Pictures paired with source code
★ ★ ★ ★ ★

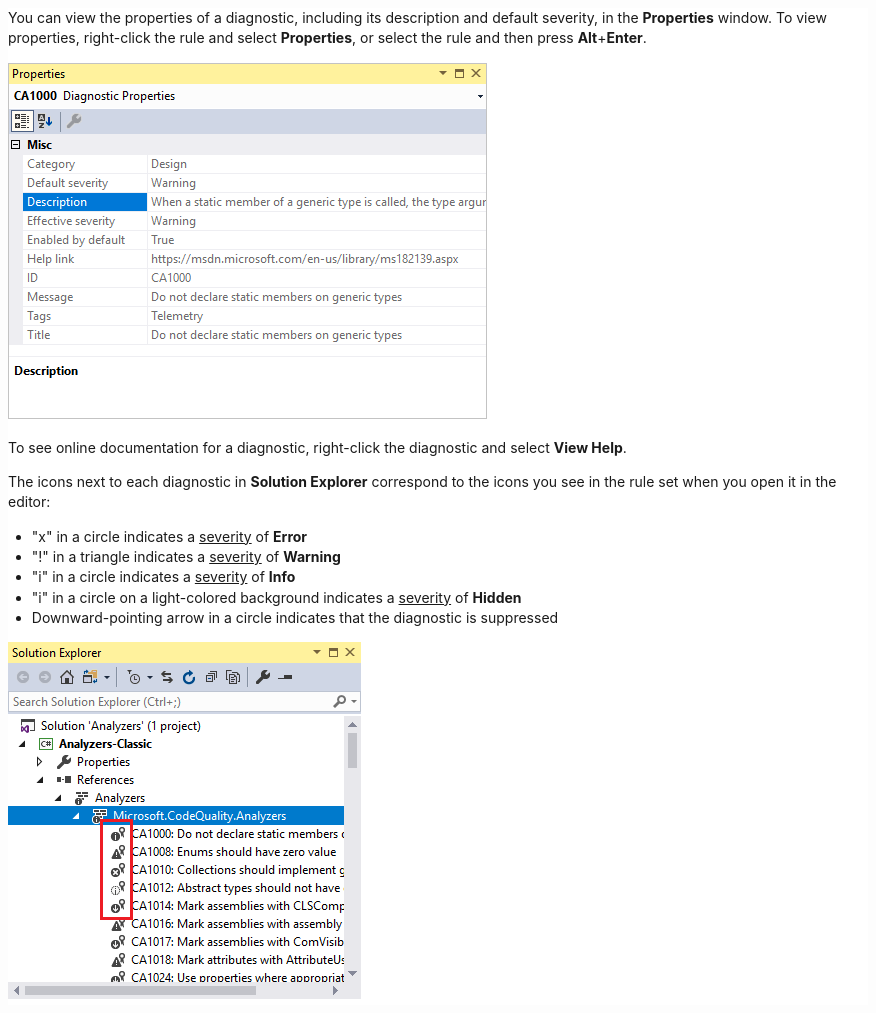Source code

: You can view the properties of a diagnostic, including its description and default severity, in the **Properties** window. To view properties, right-click the rule and select **Properties**, or select the rule and then press **Alt**+**Enter**.

![Diagnostic properties in Properties window](media/analyzer-diagnostic-properties.png)

To see online documentation for a diagnostic, right-click the diagnostic and select **View Help**.

The icons next to each diagnostic in **Solution Explorer** correspond to the icons you see in the rule set when you open it in the editor:

- "x" in a circle indicates a [severity](#configure-severity-levels) of **Error**
- "!" in a triangle indicates a [severity](#configure-severity-levels) of **Warning**
- "i" in a circle indicates a [severity](#configure-severity-levels) of **Info**
- "i" in a circle on a light-colored background indicates a [severity](#configure-severity-levels) of **Hidden**
- Downward-pointing arrow in a circle indicates that the diagnostic is suppressed

![Diagnostics icons in Solution Explorer](media/diagnostics-icons-solution-explorer.png)
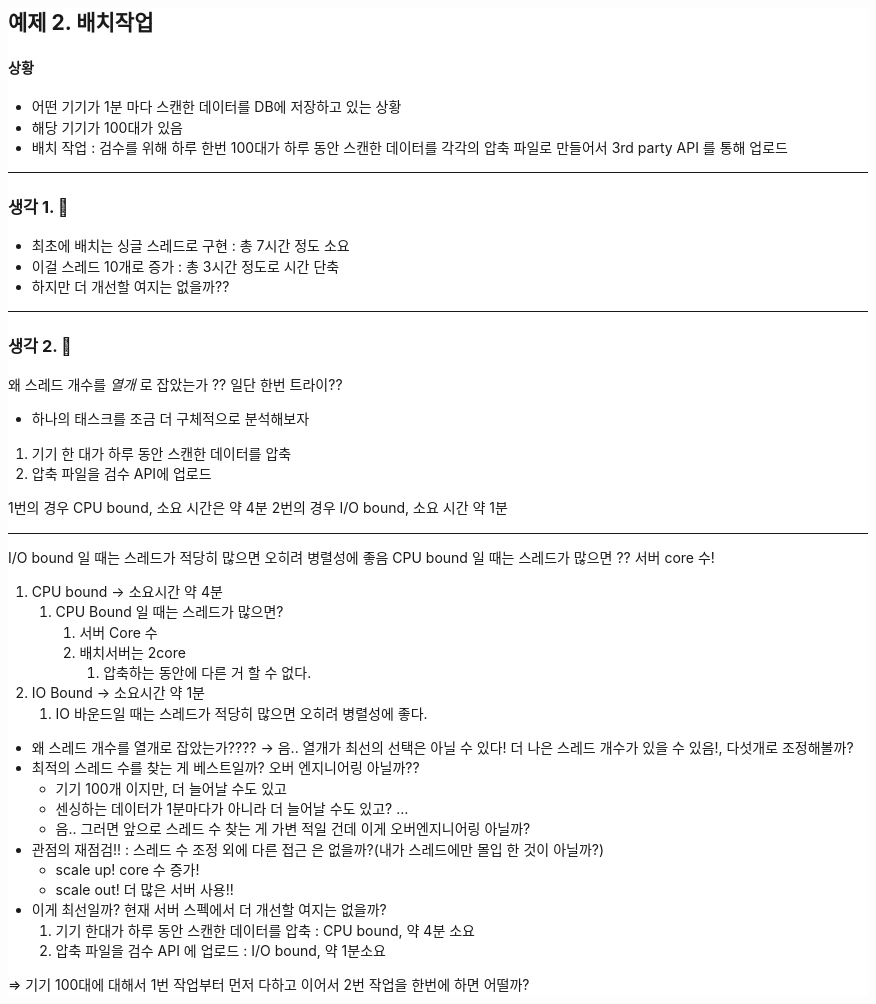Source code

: 
## 예제 2. 배치작업

#### 상황
* 어떤 기기가 1분 마다 스캔한 데이터를 DB에 저장하고 있는 상황
* 해당 기기가 100대가 있음
* 배치 작업 : 검수를 위해 하루 한번 100대가 하루 동안 스캔한 데이터를 각각의 압축 파일로 만들어서 3rd party API 를 통해 업로드

---
### 생각 1. 🤔  
- 최초에 배치는 싱글 스레드로 구현 : 총 7시간 정도 소요
- 이걸 스레드 10개로 증가 : 총 3시간 정도로 시간 단축
- 하지만 더 개선할 여지는 없을까??


---
### 생각 2. 🤔
왜 스레드 개수를 _열개_ 로 잡았는가 ?? 일단 한번 트라이??
- 하나의 태스크를 조금 더 구체적으로 분석해보자  
1. 기기 한 대가 하루 동안 스캔한 데이터를 압축 
2. 압축 파일을 검수 API에 업로드

1번의 경우 CPU bound, 소요 시간은 약 4분
2번의 경우 I/O bound, 소요 시간 약 1분


---
I/O bound 일 때는 스레드가 적당히 많으면 오히려 병렬성에 좋음
CPU bound 일 때는 스레드가 많으면 ?? 서버 core 수!


1. CPU bound → 소요시간 약 4분
    1. CPU Bound 일 때는 스레드가 많으면?
        1. 서버 Core 수
        2. 배치서버는 2core
            1. 압축하는 동안에 다른 거 할 수 없다.
2. IO Bound → 소요시간 약 1분
    1. IO 바운드일 때는 스레드가 적당히 많으면 오히려 병렬성에 좋다.

- 왜 스레드 개수를 열개로 잡았는가???? → 음.. 열개가 최선의 선택은 아닐 수 있다! 더 나은 스레드 개수가 있을 수 있음!, 다섯개로 조정해볼까?
- 최적의 스레드 수를 찾는 게 베스트일까? 오버 엔지니어링 아닐까??
    - 기기 100개 이지만, 더 늘어날 수도 있고
    - 센싱하는 데이터가 1분마다가 아니라 더 늘어날 수도 있고? …
    - 음.. 그러면 앞으로 스레드 수 찾는 게 가변 적일 건데 이게 오버엔지니어링 아닐까?
- 관점의 재점검!! : 스레드 수 조정 외에 다른 접근 은 없을까?(내가 스레드에만 몰입 한 것이 아닐까?)
    - scale up! core 수 증가!
    - scale out! 더 많은 서버 사용!!
- 이게 최선일까? 현재 서버 스펙에서 더 개선할 여지는 없을까?
    1. 기기 한대가 하루 동안 스캔한 데이터를 압축 : CPU bound, 약 4분 소요
    2. 압축 파일을 검수 API 에 업로드 : I/O bound, 약 1분소요

⇒ 기기 100대에 대해서 1번 작업부터 먼저 다하고 이어서 2번 작업을 한번에 하면 어떨까?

★ ★ ★ ★ ★

• WORK ITEM: Pictures stay out, but every other part of the entries must be repeated exactly.

• PROBLEM SOLUTION:
Source code

: You can view the properties of a diagnostic, including its description and default severity, in the **Properties** window. To view properties, right-click the rule and select **Properties**, or select the rule and then press **Alt**+**Enter**.

![Diagnostic properties in Properties window](media/analyzer-diagnostic-properties.png)

To see online documentation for a diagnostic, right-click the diagnostic and select **View Help**.

The icons next to each diagnostic in **Solution Explorer** correspond to the icons you see in the rule set when you open it in the editor:

- "x" in a circle indicates a [severity](#configure-severity-levels) of **Error**
- "!" in a triangle indicates a [severity](#configure-severity-levels) of **Warning**
- "i" in a circle indicates a [severity](#configure-severity-levels) of **Info**
- "i" in a circle on a light-colored background indicates a [severity](#configure-severity-levels) of **Hidden**
- Downward-pointing arrow in a circle indicates that the diagnostic is suppressed

![Diagnostics icons in Solution Explorer](media/diagnostics-icons-solution-explorer.png)
Source code

: 
## 예제 2. 배치작업

#### 상황
* 어떤 기기가 1분 마다 스캔한 데이터를 DB에 저장하고 있는 상황
* 해당 기기가 100대가 있음
* 배치 작업 : 검수를 위해 하루 한번 100대가 하루 동안 스캔한 데이터를 각각의 압축 파일로 만들어서 3rd party API 를 통해 업로드

---
### 생각 1. 🤔  
- 최초에 배치는 싱글 스레드로 구현 : 총 7시간 정도 소요
- 이걸 스레드 10개로 증가 : 총 3시간 정도로 시간 단축
- 하지만 더 개선할 여지는 없을까??


---
### 생각 2. 🤔
왜 스레드 개수를 _열개_ 로 잡았는가 ?? 일단 한번 트라이??
- 하나의 태스크를 조금 더 구체적으로 분석해보자  
1. 기기 한 대가 하루 동안 스캔한 데이터를 압축 
2. 압축 파일을 검수 API에 업로드

1번의 경우 CPU bound, 소요 시간은 약 4분
2번의 경우 I/O bound, 소요 시간 약 1분


---
I/O bound 일 때는 스레드가 적당히 많으면 오히려 병렬성에 좋음
CPU bound 일 때는 스레드가 많으면 ?? 서버 core 수!


1. CPU bound → 소요시간 약 4분
    1. CPU Bound 일 때는 스레드가 많으면?
        1. 서버 Core 수
        2. 배치서버는 2core
            1. 압축하는 동안에 다른 거 할 수 없다.
2. IO Bound → 소요시간 약 1분
    1. IO 바운드일 때는 스레드가 적당히 많으면 오히려 병렬성에 좋다.

- 왜 스레드 개수를 열개로 잡았는가???? → 음.. 열개가 최선의 선택은 아닐 수 있다! 더 나은 스레드 개수가 있을 수 있음!, 다섯개로 조정해볼까?
- 최적의 스레드 수를 찾는 게 베스트일까? 오버 엔지니어링 아닐까??
    - 기기 100개 이지만, 더 늘어날 수도 있고
    - 센싱하는 데이터가 1분마다가 아니라 더 늘어날 수도 있고? …
    - 음.. 그러면 앞으로 스레드 수 찾는 게 가변 적일 건데 이게 오버엔지니어링 아닐까?
- 관점의 재점검!! : 스레드 수 조정 외에 다른 접근 은 없을까?(내가 스레드에만 몰입 한 것이 아닐까?)
    - scale up! core 수 증가!
    - scale out! 더 많은 서버 사용!!
- 이게 최선일까? 현재 서버 스펙에서 더 개선할 여지는 없을까?
    1. 기기 한대가 하루 동안 스캔한 데이터를 압축 : CPU bound, 약 4분 소요
    2. 압축 파일을 검수 API 에 업로드 : I/O bound, 약 1분소요

⇒ 기기 100대에 대해서 1번 작업부터 먼저 다하고 이어서 2번 작업을 한번에 하면 어떨까?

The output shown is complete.